- Your task
Reproduce the records without their pictures, keeping every word as it is.

[Stored data entries]
————————
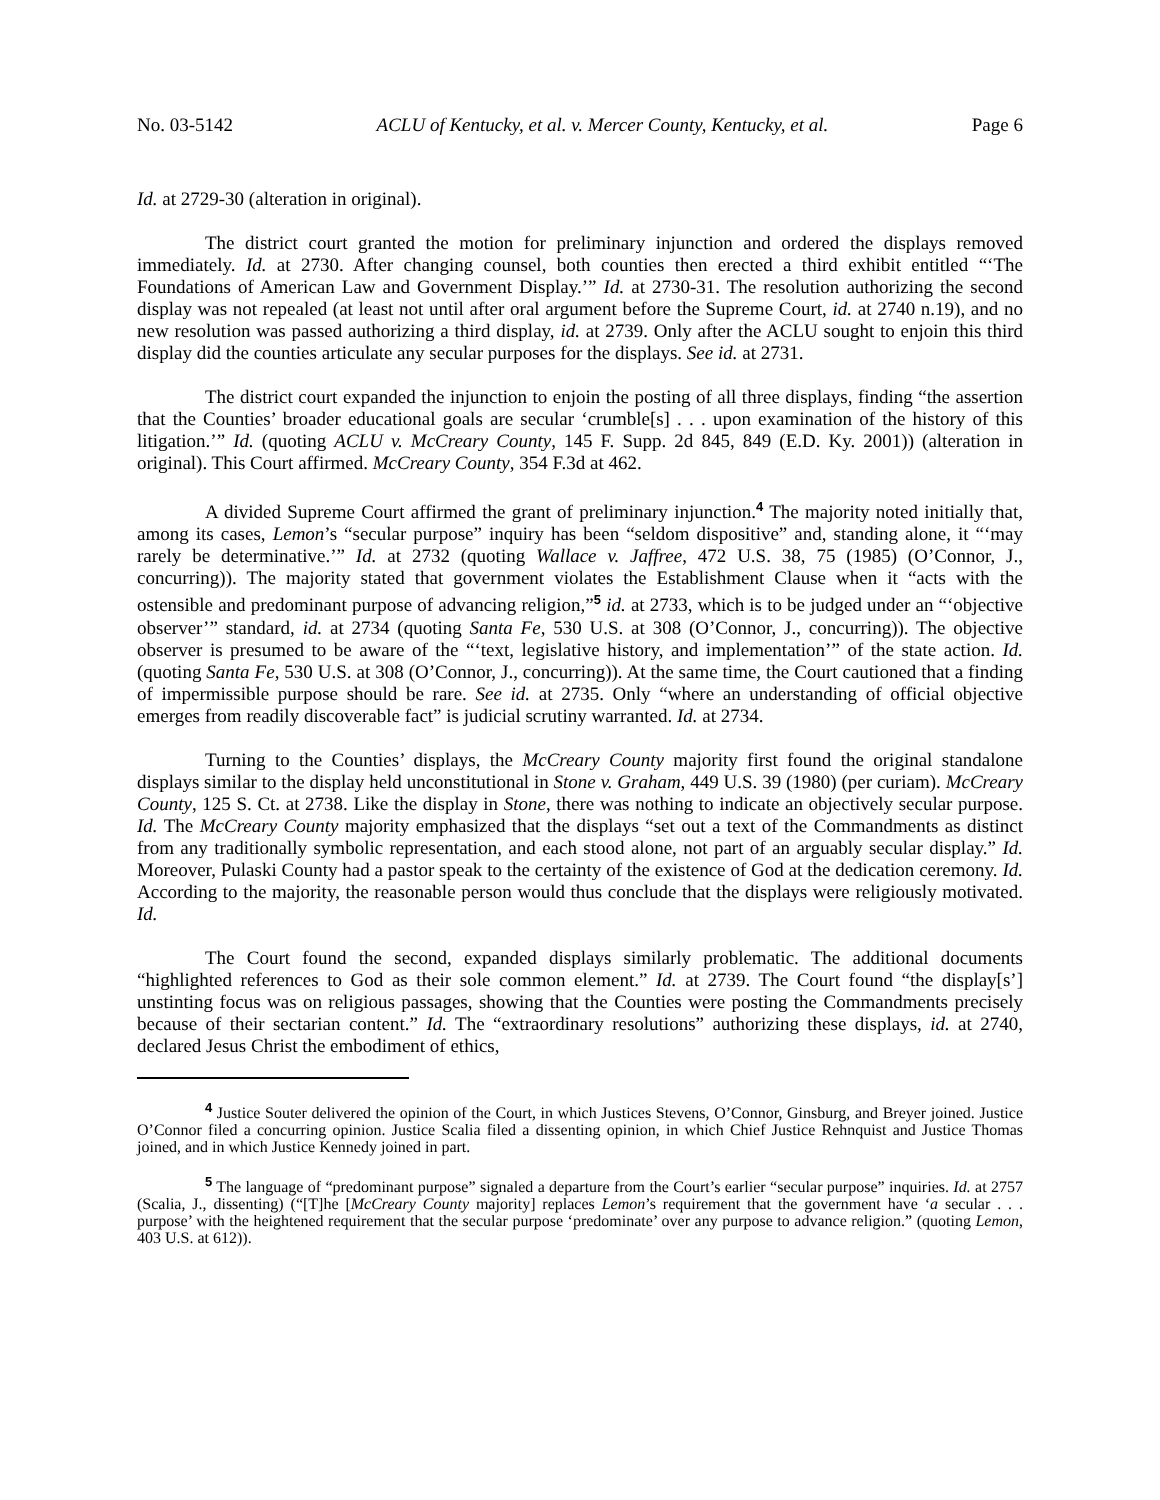No. 03-5142 ACLU of Kentucky, et al. v. Mercer County, Kentucky, et al. Page 6
Id. at 2729-30 (alteration in original).
The district court granted the motion for preliminary injunction and ordered the displays removed immediately. Id. at 2730. After changing counsel, both counties then erected a third exhibit entitled “‘The Foundations of American Law and Government Display.’” Id. at 2730-31. The resolution authorizing the second display was not repealed (at least not until after oral argument before the Supreme Court, id. at 2740 n.19), and no new resolution was passed authorizing a third display, id. at 2739. Only after the ACLU sought to enjoin this third display did the counties articulate any secular purposes for the displays. See id. at 2731.
The district court expanded the injunction to enjoin the posting of all three displays, finding “the assertion that the Counties’ broader educational goals are secular ‘crumble[s] . . . upon examination of the history of this litigation.’” Id. (quoting ACLU v. McCreary County, 145 F. Supp. 2d 845, 849 (E.D. Ky. 2001)) (alteration in original). This Court affirmed. McCreary County, 354 F.3d at 462.
A divided Supreme Court affirmed the grant of preliminary injunction.<sup>4</sup> The majority noted initially that, among its cases, Lemon’s “secular purpose” inquiry has been “seldom dispositive” and, standing alone, it “‘may rarely be determinative.’” Id. at 2732 (quoting Wallace v. Jaffree, 472 U.S. 38, 75 (1985) (O’Connor, J., concurring)). The majority stated that government violates the Establishment Clause when it “acts with the ostensible and predominant purpose of advancing religion,”<sup>5</sup> id. at 2733, which is to be judged under an “‘objective observer’” standard, id. at 2734 (quoting Santa Fe, 530 U.S. at 308 (O’Connor, J., concurring)). The objective observer is presumed to be aware of the “‘text, legislative history, and implementation’” of the state action. Id. (quoting Santa Fe, 530 U.S. at 308 (O’Connor, J., concurring)). At the same time, the Court cautioned that a finding of impermissible purpose should be rare. See id. at 2735. Only “where an understanding of official objective emerges from readily discoverable fact” is judicial scrutiny warranted. Id. at 2734.
Turning to the Counties’ displays, the McCreary County majority first found the original standalone displays similar to the display held unconstitutional in Stone v. Graham, 449 U.S. 39 (1980) (per curiam). McCreary County, 125 S. Ct. at 2738. Like the display in Stone, there was nothing to indicate an objectively secular purpose. Id. The McCreary County majority emphasized that the displays “set out a text of the Commandments as distinct from any traditionally symbolic representation, and each stood alone, not part of an arguably secular display.” Id. Moreover, Pulaski County had a pastor speak to the certainty of the existence of God at the dedication ceremony. Id. According to the majority, the reasonable person would thus conclude that the displays were religiously motivated. Id.
The Court found the second, expanded displays similarly problematic. The additional documents “highlighted references to God as their sole common element.” Id. at 2739. The Court found “the display[s’] unstinting focus was on religious passages, showing that the Counties were posting the Commandments precisely because of their sectarian content.” Id. The “extraordinary resolutions” authorizing these displays, id. at 2740, declared Jesus Christ the embodiment of ethics,
<sup>4</sup> Justice Souter delivered the opinion of the Court, in which Justices Stevens, O’Connor, Ginsburg, and Breyer joined. Justice O’Connor filed a concurring opinion. Justice Scalia filed a dissenting opinion, in which Chief Justice Rehnquist and Justice Thomas joined, and in which Justice Kennedy joined in part.
<sup>5</sup> The language of “predominant purpose” signaled a departure from the Court’s earlier “secular purpose” inquiries. Id. at 2757 (Scalia, J., dissenting) (“[T]he [McCreary County majority] replaces Lemon’s requirement that the government have ‘a secular . . . purpose’ with the heightened requirement that the secular purpose ‘predominate’ over any purpose to advance religion.” (quoting Lemon, 403 U.S. at 612)).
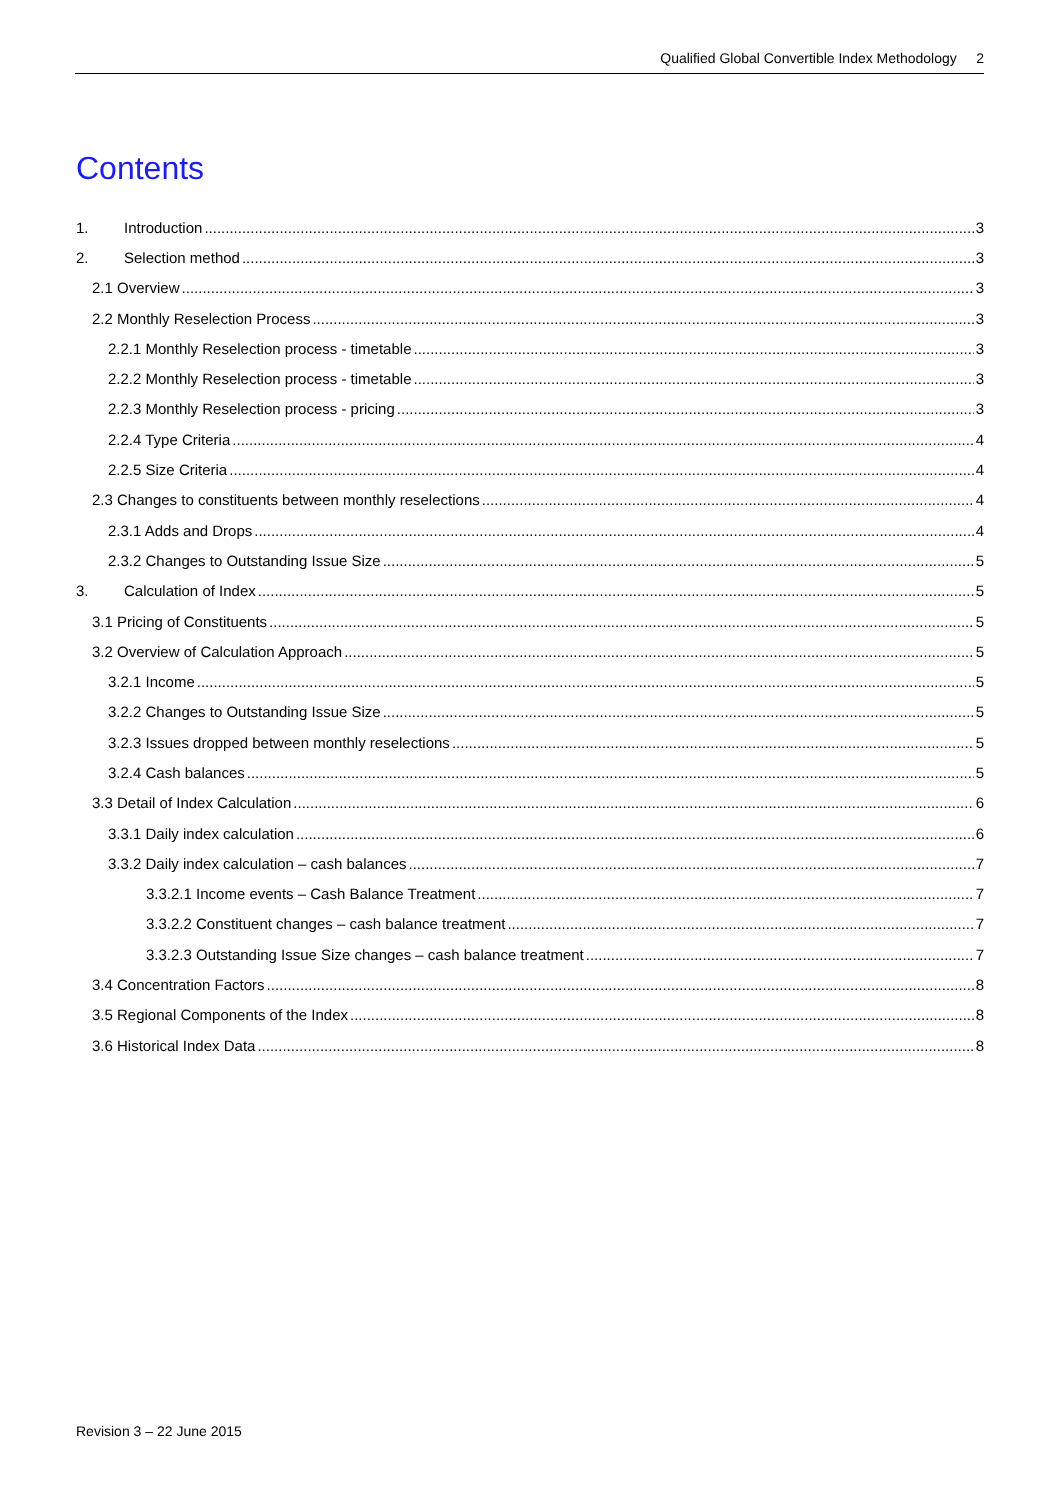Qualified Global Convertible Index Methodology 2
Contents
1. Introduction 3
2. Selection method 3
2.1 Overview 3
2.2 Monthly Reselection Process 3
2.2.1 Monthly Reselection process - timetable 3
2.2.2 Monthly Reselection process - timetable 3
2.2.3 Monthly Reselection process - pricing 3
2.2.4 Type Criteria 4
2.2.5 Size Criteria 4
2.3 Changes to constituents between monthly reselections 4
2.3.1 Adds and Drops 4
2.3.2 Changes to Outstanding Issue Size 5
3. Calculation of Index 5
3.1 Pricing of Constituents 5
3.2 Overview of Calculation Approach 5
3.2.1 Income 5
3.2.2 Changes to Outstanding Issue Size 5
3.2.3 Issues dropped between monthly reselections 5
3.2.4 Cash balances 5
3.3 Detail of Index Calculation 6
3.3.1 Daily index calculation 6
3.3.2 Daily index calculation – cash balances 7
3.3.2.1 Income events – Cash Balance Treatment 7
3.3.2.2 Constituent changes – cash balance treatment 7
3.3.2.3 Outstanding Issue Size changes – cash balance treatment 7
3.4 Concentration Factors 8
3.5 Regional Components of the Index 8
3.6 Historical Index Data 8
Revision 3 – 22 June 2015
————————
- Written solution
No. 03-5142 ACLU of Kentucky, et al. v. Mercer County, Kentucky, et al. Page 6
Id. at 2729-30 (alteration in original).
The district court granted the motion for preliminary injunction and ordered the displays removed immediately. Id. at 2730. After changing counsel, both counties then erected a third exhibit entitled “‘The Foundations of American Law and Government Display.’” Id. at 2730-31. The resolution authorizing the second display was not repealed (at least not until after oral argument before the Supreme Court, id. at 2740 n.19), and no new resolution was passed authorizing a third display, id. at 2739. Only after the ACLU sought to enjoin this third display did the counties articulate any secular purposes for the displays. See id. at 2731.
The district court expanded the injunction to enjoin the posting of all three displays, finding “the assertion that the Counties’ broader educational goals are secular ‘crumble[s] . . . upon examination of the history of this litigation.’” Id. (quoting ACLU v. McCreary County, 145 F. Supp. 2d 845, 849 (E.D. Ky. 2001)) (alteration in original). This Court affirmed. McCreary County, 354 F.3d at 462.
A divided Supreme Court affirmed the grant of preliminary injunction.<sup>4</sup> The majority noted initially that, among its cases, Lemon’s “secular purpose” inquiry has been “seldom dispositive” and, standing alone, it “‘may rarely be determinative.’” Id. at 2732 (quoting Wallace v. Jaffree, 472 U.S. 38, 75 (1985) (O’Connor, J., concurring)). The majority stated that government violates the Establishment Clause when it “acts with the ostensible and predominant purpose of advancing religion,”<sup>5</sup> id. at 2733, which is to be judged under an “‘objective observer’” standard, id. at 2734 (quoting Santa Fe, 530 U.S. at 308 (O’Connor, J., concurring)). The objective observer is presumed to be aware of the “‘text, legislative history, and implementation’” of the state action. Id. (quoting Santa Fe, 530 U.S. at 308 (O’Connor, J., concurring)). At the same time, the Court cautioned that a finding of impermissible purpose should be rare. See id. at 2735. Only “where an understanding of official objective emerges from readily discoverable fact” is judicial scrutiny warranted. Id. at 2734.
Turning to the Counties’ displays, the McCreary County majority first found the original standalone displays similar to the display held unconstitutional in Stone v. Graham, 449 U.S. 39 (1980) (per curiam). McCreary County, 125 S. Ct. at 2738. Like the display in Stone, there was nothing to indicate an objectively secular purpose. Id. The McCreary County majority emphasized that the displays “set out a text of the Commandments as distinct from any traditionally symbolic representation, and each stood alone, not part of an arguably secular display.” Id. Moreover, Pulaski County had a pastor speak to the certainty of the existence of God at the dedication ceremony. Id. According to the majority, the reasonable person would thus conclude that the displays were religiously motivated. Id.
The Court found the second, expanded displays similarly problematic. The additional documents “highlighted references to God as their sole common element.” Id. at 2739. The Court found “the display[s’] unstinting focus was on religious passages, showing that the Counties were posting the Commandments precisely because of their sectarian content.” Id. The “extraordinary resolutions” authorizing these displays, id. at 2740, declared Jesus Christ the embodiment of ethics,
<sup>4</sup> Justice Souter delivered the opinion of the Court, in which Justices Stevens, O’Connor, Ginsburg, and Breyer joined. Justice O’Connor filed a concurring opinion. Justice Scalia filed a dissenting opinion, in which Chief Justice Rehnquist and Justice Thomas joined, and in which Justice Kennedy joined in part.
<sup>5</sup> The language of “predominant purpose” signaled a departure from the Court’s earlier “secular purpose” inquiries. Id. at 2757 (Scalia, J., dissenting) (“[T]he [McCreary County majority] replaces Lemon’s requirement that the government have ‘a secular . . . purpose’ with the heightened requirement that the secular purpose ‘predominate’ over any purpose to advance religion.” (quoting Lemon, 403 U.S. at 612)).
Qualified Global Convertible Index Methodology 2
Contents
1. Introduction 3
2. Selection method 3
2.1 Overview 3
2.2 Monthly Reselection Process 3
2.2.1 Monthly Reselection process - timetable 3
2.2.2 Monthly Reselection process - timetable 3
2.2.3 Monthly Reselection process - pricing 3
2.2.4 Type Criteria 4
2.2.5 Size Criteria 4
2.3 Changes to constituents between monthly reselections 4
2.3.1 Adds and Drops 4
2.3.2 Changes to Outstanding Issue Size 5
3. Calculation of Index 5
3.1 Pricing of Constituents 5
3.2 Overview of Calculation Approach 5
3.2.1 Income 5
3.2.2 Changes to Outstanding Issue Size 5
3.2.3 Issues dropped between monthly reselections 5
3.2.4 Cash balances 5
3.3 Detail of Index Calculation 6
3.3.1 Daily index calculation 6
3.3.2 Daily index calculation – cash balances 7
3.3.2.1 Income events – Cash Balance Treatment 7
3.3.2.2 Constituent changes – cash balance treatment 7
3.3.2.3 Outstanding Issue Size changes – cash balance treatment 7
3.4 Concentration Factors 8
3.5 Regional Components of the Index 8
3.6 Historical Index Data 8
Revision 3 – 22 June 2015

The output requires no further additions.